A smartphone displays the Pao Tang app with the
A smartphone displays the Pao Tang app with the "We Travel Together" hotel subsidy scheme. (Photo: Chakkrapan Natanri)

Even with the Chinese market poised to return, local hotels still want the government to accelerate the launch of the new phase of the domestic stimulus scheme after another delay at the cabinet meeting last week.

La-iad Bungsrithong, board advisor for the Thai Hotels Association, said the "We Travel Together" hotel subsidy scheme provides integral support for hotels and domestic tourists in terms of spending.

However, the allocation of 560,000 rooms for the new phase might be too low to generate income for the industry nationwide, she said.

The government should add some criteria for the privilege, such as allowing bookings only on weekdays to help steer tourists to less crowded days, said Mrs La-iad.

She said during previous phases, hotel operators faced delayed payments and other obstacles, but these did not deter hotels from participating in the scheme.

Mrs La-iad said the government should continue subsidising conference meetings that use hotel services and persuade large corporate and government agencies to hold meetings in the provinces. These measures could be facilitated by the Thailand Convention and Exhibition Bureau.

She said the room rate in Chiang Mai this quarter is estimated to increase across all segments, with an average occupancy rate of around 65%.

At present, 70% of hotels in Chiang Mai have reopened and more suspended businesses will resume in the third quarter when large Chinese tour groups are allowed to travel abroad, said Mrs La-iad.

She said increasing non-stop flights between cities in China and Chiang Mai is a sign of the gradual recovery of the mainland market.

Thanet Supornsahasrangsi, president of the Tourism Council of Chonburi, said even though the new phase of We Travel Together might offer fewer rooms, it is better than no subsidy.

He said Pattaya last year was dependent on the domestic market, accounting for 80% of visitors, up from about 45% before the pandemic.

Pattaya has welcomed more foreign tourists recently, but operators still have to diversify risks to as many markets as possible, said Mr Thanet.

However, he said bookings from local tourists could dip from last year because many countries have reopened without restrictions, luring more Thais to set aside their budgets for outbound trips.

Mr Thanet said the scheme has a flaw as it tends to benefit four- and five-star hotels, international branded properties as well as those with beachfront locations, rather than small or unbranded hotels.

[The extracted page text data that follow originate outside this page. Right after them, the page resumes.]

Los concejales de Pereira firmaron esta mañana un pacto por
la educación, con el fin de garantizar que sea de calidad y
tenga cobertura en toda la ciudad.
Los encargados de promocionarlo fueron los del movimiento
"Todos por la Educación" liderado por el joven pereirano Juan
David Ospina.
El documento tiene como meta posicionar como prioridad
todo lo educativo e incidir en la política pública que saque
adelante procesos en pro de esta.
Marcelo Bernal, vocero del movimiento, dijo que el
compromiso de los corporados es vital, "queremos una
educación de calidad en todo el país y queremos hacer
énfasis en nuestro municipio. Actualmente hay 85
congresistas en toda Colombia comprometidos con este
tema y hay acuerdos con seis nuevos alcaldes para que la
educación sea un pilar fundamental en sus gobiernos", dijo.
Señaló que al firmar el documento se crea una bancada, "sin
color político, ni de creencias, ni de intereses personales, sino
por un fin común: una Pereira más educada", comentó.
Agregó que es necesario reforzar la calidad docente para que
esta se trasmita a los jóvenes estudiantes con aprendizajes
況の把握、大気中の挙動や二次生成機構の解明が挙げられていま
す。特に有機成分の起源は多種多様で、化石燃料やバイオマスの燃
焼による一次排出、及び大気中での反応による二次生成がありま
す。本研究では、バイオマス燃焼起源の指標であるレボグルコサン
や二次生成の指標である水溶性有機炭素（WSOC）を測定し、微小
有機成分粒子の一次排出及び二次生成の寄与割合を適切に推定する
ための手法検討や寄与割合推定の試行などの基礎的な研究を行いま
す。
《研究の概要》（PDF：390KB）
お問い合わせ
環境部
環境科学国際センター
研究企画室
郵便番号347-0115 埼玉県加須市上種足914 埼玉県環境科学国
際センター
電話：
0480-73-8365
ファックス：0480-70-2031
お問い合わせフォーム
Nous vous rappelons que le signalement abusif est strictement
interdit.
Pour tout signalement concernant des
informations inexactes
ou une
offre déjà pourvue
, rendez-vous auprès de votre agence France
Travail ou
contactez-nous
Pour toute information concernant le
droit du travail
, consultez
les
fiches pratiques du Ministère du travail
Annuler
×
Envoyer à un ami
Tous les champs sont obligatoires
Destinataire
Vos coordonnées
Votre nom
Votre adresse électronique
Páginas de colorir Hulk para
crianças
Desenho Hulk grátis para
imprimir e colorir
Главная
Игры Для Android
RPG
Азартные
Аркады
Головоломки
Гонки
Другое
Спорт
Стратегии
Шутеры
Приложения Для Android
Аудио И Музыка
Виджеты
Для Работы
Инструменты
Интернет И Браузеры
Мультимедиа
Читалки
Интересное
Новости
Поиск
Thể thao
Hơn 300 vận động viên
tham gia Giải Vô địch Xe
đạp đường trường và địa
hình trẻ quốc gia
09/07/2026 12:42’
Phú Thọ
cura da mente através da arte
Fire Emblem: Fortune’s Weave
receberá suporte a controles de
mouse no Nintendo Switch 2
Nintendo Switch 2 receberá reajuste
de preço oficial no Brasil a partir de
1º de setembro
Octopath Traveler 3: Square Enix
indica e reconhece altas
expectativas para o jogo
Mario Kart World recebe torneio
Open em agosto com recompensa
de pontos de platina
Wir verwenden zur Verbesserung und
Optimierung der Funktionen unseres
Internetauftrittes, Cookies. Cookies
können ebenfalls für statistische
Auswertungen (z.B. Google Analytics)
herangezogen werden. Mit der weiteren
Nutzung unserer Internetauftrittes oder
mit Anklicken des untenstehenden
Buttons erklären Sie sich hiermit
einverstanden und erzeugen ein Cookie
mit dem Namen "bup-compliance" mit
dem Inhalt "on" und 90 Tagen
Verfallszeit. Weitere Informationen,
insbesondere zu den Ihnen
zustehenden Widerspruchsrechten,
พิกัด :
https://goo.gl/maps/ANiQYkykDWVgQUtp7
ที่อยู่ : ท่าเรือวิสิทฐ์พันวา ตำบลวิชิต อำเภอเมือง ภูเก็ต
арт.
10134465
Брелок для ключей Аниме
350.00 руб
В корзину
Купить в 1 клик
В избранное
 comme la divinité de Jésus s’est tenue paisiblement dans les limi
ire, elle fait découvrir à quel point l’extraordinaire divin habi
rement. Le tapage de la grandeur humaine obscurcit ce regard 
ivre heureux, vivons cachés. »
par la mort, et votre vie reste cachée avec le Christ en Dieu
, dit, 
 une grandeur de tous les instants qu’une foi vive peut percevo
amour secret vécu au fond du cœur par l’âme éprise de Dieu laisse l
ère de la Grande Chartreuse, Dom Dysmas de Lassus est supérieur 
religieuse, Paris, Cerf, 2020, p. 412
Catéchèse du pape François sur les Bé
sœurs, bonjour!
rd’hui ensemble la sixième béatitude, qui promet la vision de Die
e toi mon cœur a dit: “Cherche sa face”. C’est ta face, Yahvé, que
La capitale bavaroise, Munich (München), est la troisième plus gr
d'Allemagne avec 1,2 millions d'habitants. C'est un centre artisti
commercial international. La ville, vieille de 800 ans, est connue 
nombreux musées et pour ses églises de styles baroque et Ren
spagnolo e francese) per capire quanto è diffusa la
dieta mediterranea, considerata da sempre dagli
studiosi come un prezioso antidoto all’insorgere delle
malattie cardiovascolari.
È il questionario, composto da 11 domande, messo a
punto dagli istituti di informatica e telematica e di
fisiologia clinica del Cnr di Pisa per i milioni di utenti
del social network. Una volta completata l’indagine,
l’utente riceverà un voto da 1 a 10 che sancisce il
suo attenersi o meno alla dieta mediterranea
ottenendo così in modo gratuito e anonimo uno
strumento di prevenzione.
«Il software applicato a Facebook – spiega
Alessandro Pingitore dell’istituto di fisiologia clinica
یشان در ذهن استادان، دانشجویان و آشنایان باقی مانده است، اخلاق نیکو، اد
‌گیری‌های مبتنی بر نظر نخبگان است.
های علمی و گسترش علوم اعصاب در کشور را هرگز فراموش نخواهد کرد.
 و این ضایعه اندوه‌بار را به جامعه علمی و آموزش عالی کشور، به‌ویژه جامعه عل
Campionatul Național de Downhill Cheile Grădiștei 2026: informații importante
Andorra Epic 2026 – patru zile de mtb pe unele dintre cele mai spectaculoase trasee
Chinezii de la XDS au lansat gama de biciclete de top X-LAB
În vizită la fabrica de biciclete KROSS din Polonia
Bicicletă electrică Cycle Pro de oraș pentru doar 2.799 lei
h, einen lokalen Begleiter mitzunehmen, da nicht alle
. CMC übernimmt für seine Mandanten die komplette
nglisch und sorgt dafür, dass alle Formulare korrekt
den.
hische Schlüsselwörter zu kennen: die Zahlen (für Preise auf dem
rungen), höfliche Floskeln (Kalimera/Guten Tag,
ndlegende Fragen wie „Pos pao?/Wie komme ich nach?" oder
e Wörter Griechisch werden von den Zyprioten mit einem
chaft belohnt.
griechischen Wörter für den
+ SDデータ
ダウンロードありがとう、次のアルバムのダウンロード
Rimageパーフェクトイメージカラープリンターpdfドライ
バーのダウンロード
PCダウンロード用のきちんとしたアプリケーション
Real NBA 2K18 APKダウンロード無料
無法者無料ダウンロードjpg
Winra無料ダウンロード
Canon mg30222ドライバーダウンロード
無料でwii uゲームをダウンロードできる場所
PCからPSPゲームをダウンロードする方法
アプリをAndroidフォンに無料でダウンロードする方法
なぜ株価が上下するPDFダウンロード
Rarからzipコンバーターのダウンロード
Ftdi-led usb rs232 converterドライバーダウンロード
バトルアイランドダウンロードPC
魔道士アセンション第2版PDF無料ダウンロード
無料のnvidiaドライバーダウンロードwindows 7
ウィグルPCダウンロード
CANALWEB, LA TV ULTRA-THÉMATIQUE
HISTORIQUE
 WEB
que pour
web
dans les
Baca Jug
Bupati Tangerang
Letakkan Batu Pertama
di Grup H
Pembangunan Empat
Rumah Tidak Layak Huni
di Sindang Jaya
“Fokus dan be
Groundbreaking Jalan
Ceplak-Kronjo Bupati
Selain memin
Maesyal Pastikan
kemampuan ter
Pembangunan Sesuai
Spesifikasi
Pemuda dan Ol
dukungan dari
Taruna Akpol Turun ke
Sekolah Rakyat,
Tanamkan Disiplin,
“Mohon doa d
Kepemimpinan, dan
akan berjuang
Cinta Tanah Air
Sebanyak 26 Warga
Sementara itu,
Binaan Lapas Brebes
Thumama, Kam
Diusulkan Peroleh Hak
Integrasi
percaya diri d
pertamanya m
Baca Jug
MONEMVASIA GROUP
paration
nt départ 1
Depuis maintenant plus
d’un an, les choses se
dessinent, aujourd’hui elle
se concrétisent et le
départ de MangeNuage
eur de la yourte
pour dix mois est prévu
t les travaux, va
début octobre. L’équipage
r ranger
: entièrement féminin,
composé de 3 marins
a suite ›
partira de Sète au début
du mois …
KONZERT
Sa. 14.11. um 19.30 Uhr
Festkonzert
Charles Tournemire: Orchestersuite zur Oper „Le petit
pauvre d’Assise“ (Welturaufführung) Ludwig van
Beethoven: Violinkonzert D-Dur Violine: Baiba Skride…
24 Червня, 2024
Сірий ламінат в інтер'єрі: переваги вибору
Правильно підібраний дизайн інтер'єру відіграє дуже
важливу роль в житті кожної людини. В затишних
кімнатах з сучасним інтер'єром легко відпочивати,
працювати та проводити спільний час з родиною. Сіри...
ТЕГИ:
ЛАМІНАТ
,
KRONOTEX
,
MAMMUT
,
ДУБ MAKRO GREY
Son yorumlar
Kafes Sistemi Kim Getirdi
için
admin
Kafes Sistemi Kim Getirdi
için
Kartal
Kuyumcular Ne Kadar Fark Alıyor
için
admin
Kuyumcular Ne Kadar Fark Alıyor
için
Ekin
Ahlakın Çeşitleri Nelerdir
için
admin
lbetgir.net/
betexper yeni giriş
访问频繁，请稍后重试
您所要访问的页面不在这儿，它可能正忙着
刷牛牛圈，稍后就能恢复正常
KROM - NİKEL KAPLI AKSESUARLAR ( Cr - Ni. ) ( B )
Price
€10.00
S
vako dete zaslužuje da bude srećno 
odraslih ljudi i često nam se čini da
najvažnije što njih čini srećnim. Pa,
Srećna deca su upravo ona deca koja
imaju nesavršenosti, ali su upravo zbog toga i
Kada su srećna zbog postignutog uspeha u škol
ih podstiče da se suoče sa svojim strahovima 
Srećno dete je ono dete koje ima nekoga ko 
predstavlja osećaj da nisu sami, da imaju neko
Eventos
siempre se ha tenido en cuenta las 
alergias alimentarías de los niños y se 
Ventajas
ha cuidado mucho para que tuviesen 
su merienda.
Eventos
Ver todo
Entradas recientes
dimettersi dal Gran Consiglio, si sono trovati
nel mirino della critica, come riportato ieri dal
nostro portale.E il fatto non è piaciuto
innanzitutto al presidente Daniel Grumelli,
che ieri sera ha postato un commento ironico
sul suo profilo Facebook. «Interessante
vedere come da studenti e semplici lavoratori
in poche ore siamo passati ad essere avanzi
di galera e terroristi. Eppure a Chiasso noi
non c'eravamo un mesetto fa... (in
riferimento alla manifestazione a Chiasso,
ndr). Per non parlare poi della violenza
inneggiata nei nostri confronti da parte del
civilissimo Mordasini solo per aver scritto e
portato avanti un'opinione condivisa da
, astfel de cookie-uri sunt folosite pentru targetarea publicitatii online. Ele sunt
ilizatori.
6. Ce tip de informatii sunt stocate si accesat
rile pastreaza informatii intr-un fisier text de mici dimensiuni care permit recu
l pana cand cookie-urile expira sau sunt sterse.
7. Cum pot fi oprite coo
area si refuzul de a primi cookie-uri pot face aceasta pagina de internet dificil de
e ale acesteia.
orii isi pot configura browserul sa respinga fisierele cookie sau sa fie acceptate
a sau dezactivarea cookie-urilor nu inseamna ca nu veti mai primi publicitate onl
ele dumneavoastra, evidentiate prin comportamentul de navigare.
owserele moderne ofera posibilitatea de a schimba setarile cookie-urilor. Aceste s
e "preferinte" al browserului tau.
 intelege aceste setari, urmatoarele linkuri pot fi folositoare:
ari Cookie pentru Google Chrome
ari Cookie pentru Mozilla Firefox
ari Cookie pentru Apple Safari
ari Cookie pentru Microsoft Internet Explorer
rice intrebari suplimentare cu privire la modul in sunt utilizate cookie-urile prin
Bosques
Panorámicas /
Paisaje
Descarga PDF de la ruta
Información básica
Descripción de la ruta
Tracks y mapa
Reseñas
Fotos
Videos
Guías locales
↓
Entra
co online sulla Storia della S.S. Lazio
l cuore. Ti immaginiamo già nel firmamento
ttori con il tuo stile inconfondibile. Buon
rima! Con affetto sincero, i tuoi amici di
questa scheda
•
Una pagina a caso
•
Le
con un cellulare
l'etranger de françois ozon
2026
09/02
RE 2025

The government can help create inclusive growth by supporting other groups, such as student tourists, to choose those hotels, he said.

Mr Thanet said the hotel occupancy rate in Pattaya during the cool season was 60-70%, thanks to long-stay foreign tourists, largely from Europe and Russia, while the room rate is still 30-40% lower than the pre-pandemic rate.

Hotels that previously targeted the Chinese market remain closed at the moment, he said.